** Opening DATA SHOWN block **

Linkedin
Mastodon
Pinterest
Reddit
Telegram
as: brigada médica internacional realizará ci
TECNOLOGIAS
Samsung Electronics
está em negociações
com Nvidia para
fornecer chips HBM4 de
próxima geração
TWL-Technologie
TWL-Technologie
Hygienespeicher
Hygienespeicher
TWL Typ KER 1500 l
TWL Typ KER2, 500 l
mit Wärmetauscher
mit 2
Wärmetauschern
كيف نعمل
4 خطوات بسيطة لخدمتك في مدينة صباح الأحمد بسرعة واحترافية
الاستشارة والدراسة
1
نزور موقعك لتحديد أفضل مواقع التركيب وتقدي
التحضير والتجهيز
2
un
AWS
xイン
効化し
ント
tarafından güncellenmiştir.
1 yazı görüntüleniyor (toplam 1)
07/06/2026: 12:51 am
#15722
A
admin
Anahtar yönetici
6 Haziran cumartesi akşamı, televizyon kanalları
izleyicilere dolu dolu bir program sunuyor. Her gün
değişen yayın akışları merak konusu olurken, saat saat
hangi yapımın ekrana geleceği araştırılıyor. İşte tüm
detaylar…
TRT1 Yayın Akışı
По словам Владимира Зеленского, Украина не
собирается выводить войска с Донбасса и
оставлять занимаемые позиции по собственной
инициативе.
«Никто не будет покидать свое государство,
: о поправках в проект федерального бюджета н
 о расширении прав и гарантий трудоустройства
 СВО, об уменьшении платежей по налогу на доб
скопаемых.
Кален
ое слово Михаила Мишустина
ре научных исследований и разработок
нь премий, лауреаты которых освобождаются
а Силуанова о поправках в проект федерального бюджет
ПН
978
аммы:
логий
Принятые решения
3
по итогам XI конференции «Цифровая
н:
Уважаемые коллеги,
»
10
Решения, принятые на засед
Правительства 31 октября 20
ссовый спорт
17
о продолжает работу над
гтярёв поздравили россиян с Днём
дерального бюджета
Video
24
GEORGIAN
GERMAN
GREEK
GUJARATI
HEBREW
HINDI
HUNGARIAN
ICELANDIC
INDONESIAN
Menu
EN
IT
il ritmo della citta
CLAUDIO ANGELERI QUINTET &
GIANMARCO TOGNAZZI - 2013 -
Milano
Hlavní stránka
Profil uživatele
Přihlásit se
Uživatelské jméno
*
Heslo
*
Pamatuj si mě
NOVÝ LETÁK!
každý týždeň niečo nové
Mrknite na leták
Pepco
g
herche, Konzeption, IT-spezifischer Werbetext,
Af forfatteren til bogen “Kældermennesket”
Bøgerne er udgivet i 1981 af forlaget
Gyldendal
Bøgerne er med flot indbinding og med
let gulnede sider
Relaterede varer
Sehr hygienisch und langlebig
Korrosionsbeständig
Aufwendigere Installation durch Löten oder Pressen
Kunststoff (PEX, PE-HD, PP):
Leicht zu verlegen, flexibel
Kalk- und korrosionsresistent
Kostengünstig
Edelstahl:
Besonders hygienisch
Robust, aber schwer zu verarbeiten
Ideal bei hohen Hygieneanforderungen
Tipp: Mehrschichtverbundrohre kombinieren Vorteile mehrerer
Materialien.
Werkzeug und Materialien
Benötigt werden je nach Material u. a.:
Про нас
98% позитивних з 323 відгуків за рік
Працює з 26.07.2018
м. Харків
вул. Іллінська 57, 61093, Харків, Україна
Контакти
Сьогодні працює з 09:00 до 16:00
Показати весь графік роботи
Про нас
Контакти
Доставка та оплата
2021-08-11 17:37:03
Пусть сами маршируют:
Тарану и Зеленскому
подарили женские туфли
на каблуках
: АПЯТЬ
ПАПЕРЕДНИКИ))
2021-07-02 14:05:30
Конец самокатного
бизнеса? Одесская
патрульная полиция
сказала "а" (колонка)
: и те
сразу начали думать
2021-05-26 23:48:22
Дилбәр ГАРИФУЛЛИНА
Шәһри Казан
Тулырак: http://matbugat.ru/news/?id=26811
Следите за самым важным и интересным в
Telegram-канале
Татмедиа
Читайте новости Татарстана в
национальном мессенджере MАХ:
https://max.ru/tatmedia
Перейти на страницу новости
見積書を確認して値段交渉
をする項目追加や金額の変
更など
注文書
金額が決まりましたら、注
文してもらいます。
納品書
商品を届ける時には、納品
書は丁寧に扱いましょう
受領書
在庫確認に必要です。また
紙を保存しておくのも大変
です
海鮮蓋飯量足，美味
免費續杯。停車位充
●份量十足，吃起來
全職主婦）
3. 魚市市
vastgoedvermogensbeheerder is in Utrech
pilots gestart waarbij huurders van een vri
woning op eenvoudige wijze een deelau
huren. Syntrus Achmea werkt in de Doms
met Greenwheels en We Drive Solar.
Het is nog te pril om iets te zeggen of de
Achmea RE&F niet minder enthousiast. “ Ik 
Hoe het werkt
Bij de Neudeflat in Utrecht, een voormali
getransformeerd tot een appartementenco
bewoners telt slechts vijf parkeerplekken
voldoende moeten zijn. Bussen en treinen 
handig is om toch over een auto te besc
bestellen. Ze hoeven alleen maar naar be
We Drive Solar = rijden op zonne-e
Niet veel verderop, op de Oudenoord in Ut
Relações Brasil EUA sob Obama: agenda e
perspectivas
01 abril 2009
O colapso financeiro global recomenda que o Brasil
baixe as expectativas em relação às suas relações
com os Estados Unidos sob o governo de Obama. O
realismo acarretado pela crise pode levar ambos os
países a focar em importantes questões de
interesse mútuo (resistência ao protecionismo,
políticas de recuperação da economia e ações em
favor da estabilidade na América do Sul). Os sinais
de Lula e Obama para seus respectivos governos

** Closing DATA SHOWN block **

### EXERCISE AIM
Please return every entry exactly as it appears.

### ANSWER TO THE EXERCISE
Linkedin
Mastodon
Pinterest
Reddit
Telegram
as: brigada médica internacional realizará ci
TECNOLOGIAS
Samsung Electronics
está em negociações
com Nvidia para
fornecer chips HBM4 de
próxima geração
TWL-Technologie
TWL-Technologie
Hygienespeicher
Hygienespeicher
TWL Typ KER 1500 l
TWL Typ KER2, 500 l
mit Wärmetauscher
mit 2
Wärmetauschern
كيف نعمل
4 خطوات بسيطة لخدمتك في مدينة صباح الأحمد بسرعة واحترافية
الاستشارة والدراسة
1
نزور موقعك لتحديد أفضل مواقع التركيب وتقدي
التحضير والتجهيز
2
un
AWS
xイン
効化し
ント
tarafından güncellenmiştir.
1 yazı görüntüleniyor (toplam 1)
07/06/2026: 12:51 am
#15722
A
admin
Anahtar yönetici
6 Haziran cumartesi akşamı, televizyon kanalları
izleyicilere dolu dolu bir program sunuyor. Her gün
değişen yayın akışları merak konusu olurken, saat saat
hangi yapımın ekrana geleceği araştırılıyor. İşte tüm
detaylar…
TRT1 Yayın Akışı
По словам Владимира Зеленского, Украина не
собирается выводить войска с Донбасса и
оставлять занимаемые позиции по собственной
инициативе.
«Никто не будет покидать свое государство,
: о поправках в проект федерального бюджета н
 о расширении прав и гарантий трудоустройства
 СВО, об уменьшении платежей по налогу на доб
скопаемых.
Кален
ое слово Михаила Мишустина
ре научных исследований и разработок
нь премий, лауреаты которых освобождаются
а Силуанова о поправках в проект федерального бюджет
ПН
978
аммы:
логий
Принятые решения
3
по итогам XI конференции «Цифровая
н:
Уважаемые коллеги,
»
10
Решения, принятые на засед
Правительства 31 октября 20
ссовый спорт
17
о продолжает работу над
гтярёв поздравили россиян с Днём
дерального бюджета
Video
24
GEORGIAN
GERMAN
GREEK
GUJARATI
HEBREW
HINDI
HUNGARIAN
ICELANDIC
INDONESIAN
Menu
EN
IT
il ritmo della citta
CLAUDIO ANGELERI QUINTET &
GIANMARCO TOGNAZZI - 2013 -
Milano
Hlavní stránka
Profil uživatele
Přihlásit se
Uživatelské jméno
*
Heslo
*
Pamatuj si mě
NOVÝ LETÁK!
každý týždeň niečo nové
Mrknite na leták
Pepco
g
herche, Konzeption, IT-spezifischer Werbetext,
Af forfatteren til bogen “Kældermennesket”
Bøgerne er udgivet i 1981 af forlaget
Gyldendal
Bøgerne er med flot indbinding og med
let gulnede sider
Relaterede varer
Sehr hygienisch und langlebig
Korrosionsbeständig
Aufwendigere Installation durch Löten oder Pressen
Kunststoff (PEX, PE-HD, PP):
Leicht zu verlegen, flexibel
Kalk- und korrosionsresistent
Kostengünstig
Edelstahl:
Besonders hygienisch
Robust, aber schwer zu verarbeiten
Ideal bei hohen Hygieneanforderungen
Tipp: Mehrschichtverbundrohre kombinieren Vorteile mehrerer
Materialien.
Werkzeug und Materialien
Benötigt werden je nach Material u. a.:
Про нас
98% позитивних з 323 відгуків за рік
Працює з 26.07.2018
м. Харків
вул. Іллінська 57, 61093, Харків, Україна
Контакти
Сьогодні працює з 09:00 до 16:00
Показати весь графік роботи
Про нас
Контакти
Доставка та оплата
2021-08-11 17:37:03
Пусть сами маршируют:
Тарану и Зеленскому
подарили женские туфли
на каблуках
: АПЯТЬ
ПАПЕРЕДНИКИ))
2021-07-02 14:05:30
Конец самокатного
бизнеса? Одесская
патрульная полиция
сказала "а" (колонка)
: и те
сразу начали думать
2021-05-26 23:48:22
Дилбәр ГАРИФУЛЛИНА
Шәһри Казан
Тулырак: http://matbugat.ru/news/?id=26811
Следите за самым важным и интересным в
Telegram-канале
Татмедиа
Читайте новости Татарстана в
национальном мессенджере MАХ:
https://max.ru/tatmedia
Перейти на страницу новости
見積書を確認して値段交渉
をする項目追加や金額の変
更など
注文書
金額が決まりましたら、注
文してもらいます。
納品書
商品を届ける時には、納品
書は丁寧に扱いましょう
受領書
在庫確認に必要です。また
紙を保存しておくのも大変
です
海鮮蓋飯量足，美味
免費續杯。停車位充
●份量十足，吃起來
全職主婦）
3. 魚市市
vastgoedvermogensbeheerder is in Utrech
pilots gestart waarbij huurders van een vri
woning op eenvoudige wijze een deelau
huren. Syntrus Achmea werkt in de Doms
met Greenwheels en We Drive Solar.
Het is nog te pril om iets te zeggen of de
Achmea RE&F niet minder enthousiast. “ Ik 
Hoe het werkt
Bij de Neudeflat in Utrecht, een voormali
getransformeerd tot een appartementenco
bewoners telt slechts vijf parkeerplekken
voldoende moeten zijn. Bussen en treinen 
handig is om toch over een auto te besc
bestellen. Ze hoeven alleen maar naar be
We Drive Solar = rijden op zonne-e
Niet veel verderop, op de Oudenoord in Ut
Relações Brasil EUA sob Obama: agenda e
perspectivas
01 abril 2009
O colapso financeiro global recomenda que o Brasil
baixe as expectativas em relação às suas relações
com os Estados Unidos sob o governo de Obama. O
realismo acarretado pela crise pode levar ambos os
países a focar em importantes questões de
interesse mútuo (resistência ao protecionismo,
políticas de recuperação da economia e ações em
favor da estabilidade na América do Sul). Os sinais
de Lula e Obama para seus respectivos governos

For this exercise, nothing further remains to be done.